Troy Anthony Davis and Lawrence Russell Brewer: A Tale of Two Executions

Troy Anthony Davis and Lawrence Russell Brewer: A Tale of Two Executions

The dual executions of Troy Anthony Davis and Lawrence Russell Brewer on Wednesday night raises pressing questions about why Black death row inmates face great disparities in capital punishment.

Published September 22, 2011

Wednesday night will be remembered, by many, not as simply the night of Sept. 21, but also as the night of two high-profile executions.


The first execution was of Lawrence Russell Brewer, a white supremacist gang member sentenced to death for the 1998 murder of James Byrd Jr., a black man from East Texas. Byrd, 49, was chained to the back of a pickup truck and violently dragged to his death along a bumpy asphalt road in Jasper, Texas. It would be known as one of the most grisly hate crimes in modern history.


Brewer gave no final statement as he was executed on Wednesday night.


The second was of Troy Anthony Davis, who was executed for the 1989 murder of off-duty police officer Mark MacPhail in Savannah, Georgia. The case was contentious and widely reported, as Davis’s defense said that there was too much doubt over whether Davis actually committed the crime. Several witnesses who placed Davis at the crime scene and identified him as the shooter have recanted their accounts and some jurors have said they've changed their minds about his guilt. Others have claimed a man who was with Davis that night has since told people that he actually shot the officer. Davis, who maintained his innocence until the end, had garnered support from private citizens, celebrities and human rights agencies from around the world.


Two death row inmates, executed on the same night — that is where the similarities end. Where the cases diverge is in a new set of questions, revealed by the comparative examination of those cases, that beg to be answered, about the role of race in capital punishment.

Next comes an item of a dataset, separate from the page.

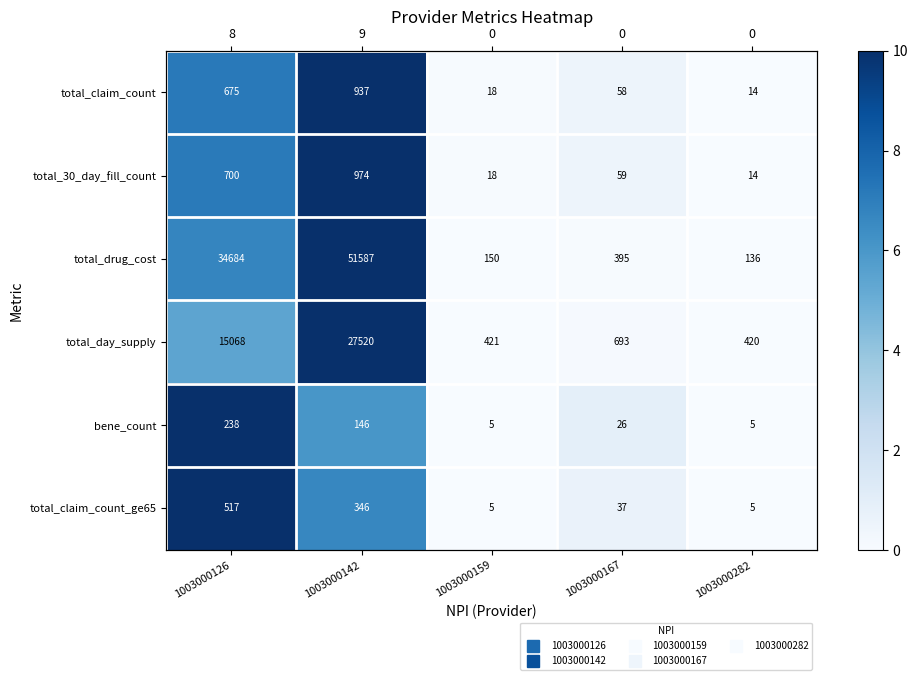

At which category is the sum across all series the highest?

1003000142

According to a 2007 study from Ohio State University, Blacks who kill whites are not only more likely to be sentenced to death row, but are also more likely to be executed.


"There is more than a two-fold greater risk that an African-American who killed a white person will be executed than there is for a white person who killed a non-white victim," writes the study.

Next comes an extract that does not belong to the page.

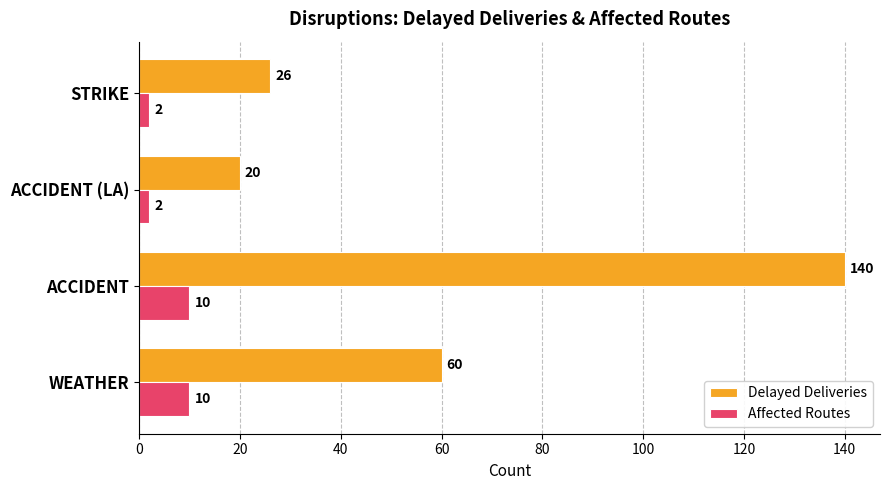

What is the difference between the maximum and second lowest values in the Delayed Deliveries series?

114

“The fact that blacks who kill non-whites actually are less likely to be executed than blacks who kill whites shows there is a strong racial bias here,” said David Jacobs, co-author of the study, in the report. “Blacks are most likely to pay the ultimate price when their victims are white.”


A 2003 report from the American Civil Liberties Union echoes those findings: “The color of a defendant and victim's skin plays a crucial and unacceptable role in deciding who receives the death penalty in America. People of color have accounted for a disproportionate 43% of total executions since 1976 and 55% of those currently awaiting execution. A moratorium of the death penalty is necessary to address the blatant prejudice in our application of the death penalty.”


Presenting another facet to the debate are the contrasting reactions from family members in both cases.


The family of James Byrd, a Black man, took a decidedly gentler stance, saying that they didn’t seek capital punishment for Byrd’s violent death.


“You can't fight murder with murder," Ross Byrd, 32, the son of James Byrd Jr., told Reuters late Tuesday. "Life in prison would have been fine. I know he can't hurt my daddy anymore. I wish the state would take in mind that this isn't what we want."


As the family of Troy Davis prayed for a miracle outside the jail in Jackson, Georgia, the family of Mark MacPhail, the white off-duty officer Davis he was convicted of killing 22 years ago, expressed contentment that they had finally found justice.


"He had all the chances in the world," his mother, Anneliese MacPhail, said of Davis in a telephone interview to the Associated Press. "It has got to come to an end."


Davis' execution had been stopped three times since 2007.


Anneliese MacPhail told the AP that the feelings of relief and peace she has been waiting for all these years will come later. She said she was numb as of Wednesday night.


MacPhail's widow, Joan MacPhail-Harris, said that it's now a time for healing for all families. She says she will grieve for the Davis family.


As all parties move toward the healing process, it is uncertain if and how American lawmakers will interpret what these landmark convictions mean for Blacks on death row.